19. Pour rejeter les demandes de la confédération et de la fédération, l'arrêt retient qu'il se déduit de l'examen de l'ensemble des situations individuelles des salariés qu'il n'est pas justifié d'éléments de fait laissant supposer l'existence d'une discrimination concernant au moins deux salariés survenus postérieurement au 19 novembre 2016, date d'application des dispositions spécifiques à l'action de groupe et permettant d'examiner la situation dans sa globalité antérieurement à l'entrée en vigueur des dispositions spécifiques à l'action de groupe.

20. En statuant ainsi, alors qu'il lui appartenait de rechercher si les organisations syndicales représentatives ne se fondaient pas sur des éléments de fait, présentés comme laissant supposer l'existence d'une discrimination dans l'évolution de carrière, subie par plusieurs salariés, fondée sur un même motif figurant parmi ceux mentionnés à l'article L. 1132-1 et imputable à un même employeur, qui n'avaient pas cessé de produire leurs effets postérieurement à l'entrée en vigueur de la loi du 18 novembre 2016, la cour d'appel a violé les textes susvisés.

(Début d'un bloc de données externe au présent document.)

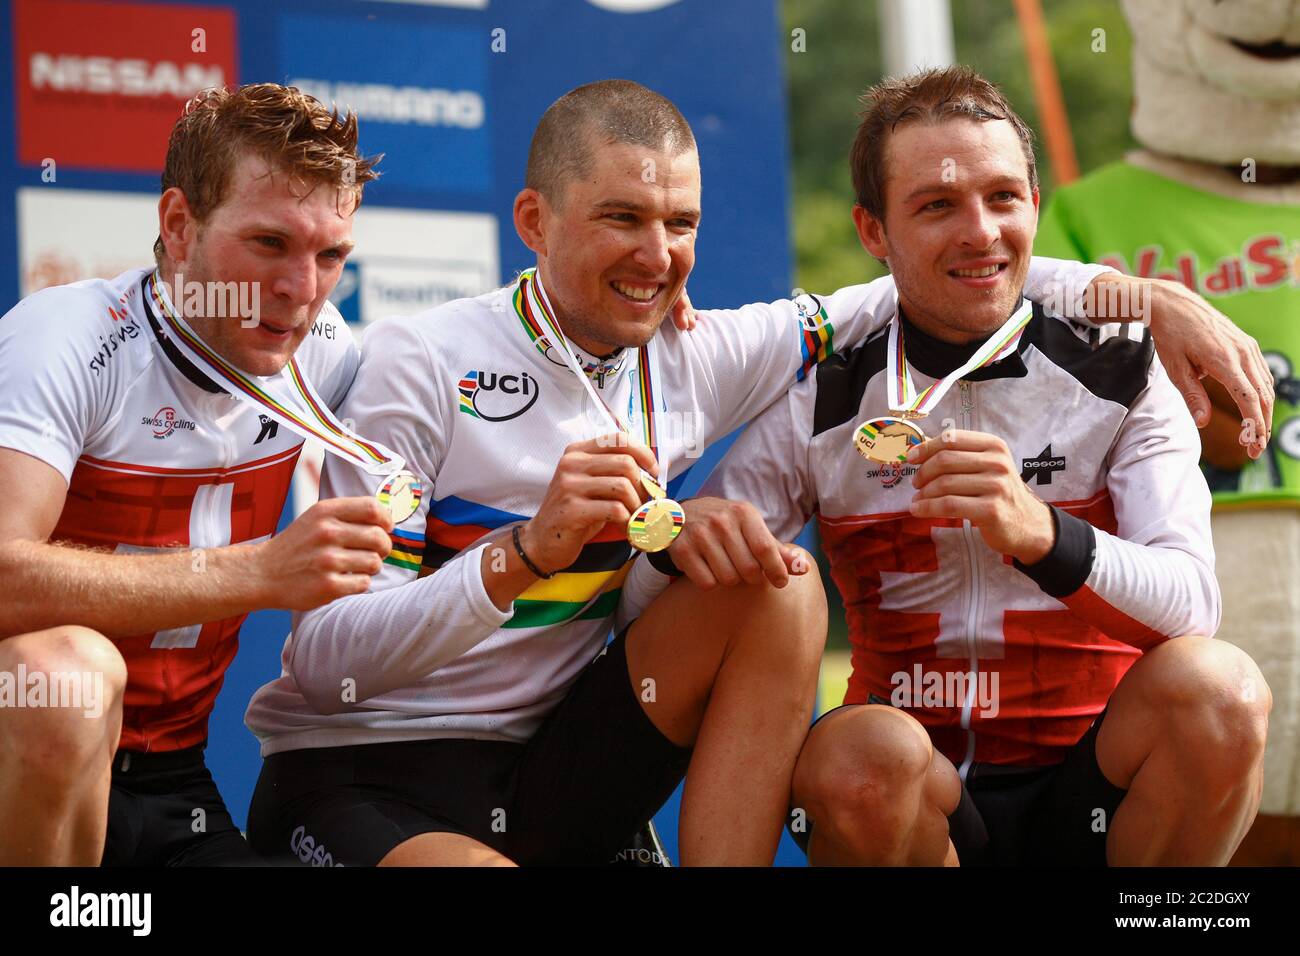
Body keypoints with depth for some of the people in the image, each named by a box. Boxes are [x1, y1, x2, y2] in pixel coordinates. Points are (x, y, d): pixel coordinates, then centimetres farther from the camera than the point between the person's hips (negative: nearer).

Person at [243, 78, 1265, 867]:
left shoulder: (689, 359, 4)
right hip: (359, 785, -6)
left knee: (778, 584, -13)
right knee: (467, 867, -40)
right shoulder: (421, 361, -12)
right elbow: (327, 659, -16)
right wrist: (528, 550, -30)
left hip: (542, 771, 6)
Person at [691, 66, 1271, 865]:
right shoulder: (823, 413, 2)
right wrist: (687, 536, -21)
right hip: (920, 796, 0)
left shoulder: (1121, 380, 1)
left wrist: (1043, 536, -32)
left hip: (1094, 785, 1)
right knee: (854, 758, -34)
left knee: (1217, 686, -29)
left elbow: (1193, 605, -12)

PAR CES MOTIFS, et sans qu'il y ait lieu de statuer sur les autres griefs, la Cour :

CASSE ET ANNULE, sauf en ce qu'il constate l'intervention de la Défenseure des droits, l'arrêt rendu le 14 mars 2024, entre les parties, par la cour d'appel de Paris ;

Remet, sauf sur ce point, l'affaire et les parties dans l'état où elles se trouvaient avant cet arrêt et les renvoie devant la cour d'appel de Paris autrement composée

Condamne la société Safran aircraft engines aux dépens ;

En application de l'article 700 du code de procédure civile, rejette la demande formée par la société Safran aircraft engines et la condamne à payer à la Confédération générale du travail et à la Fédération des travailleurs de la métallurgie FTM-CGT la somme globale de 3 000 euros ;

Ainsi fait et jugé par la Cour de cassation, chambre sociale, et prononcé publiquement le cinq novembre deux mille vingt-cinq par mise à disposition de l'arrêt au greffe de la Cour, les parties ayant été préalablement avisées dans les conditions prévues au deuxième alinéa de l'article 450 du code de procédure civile.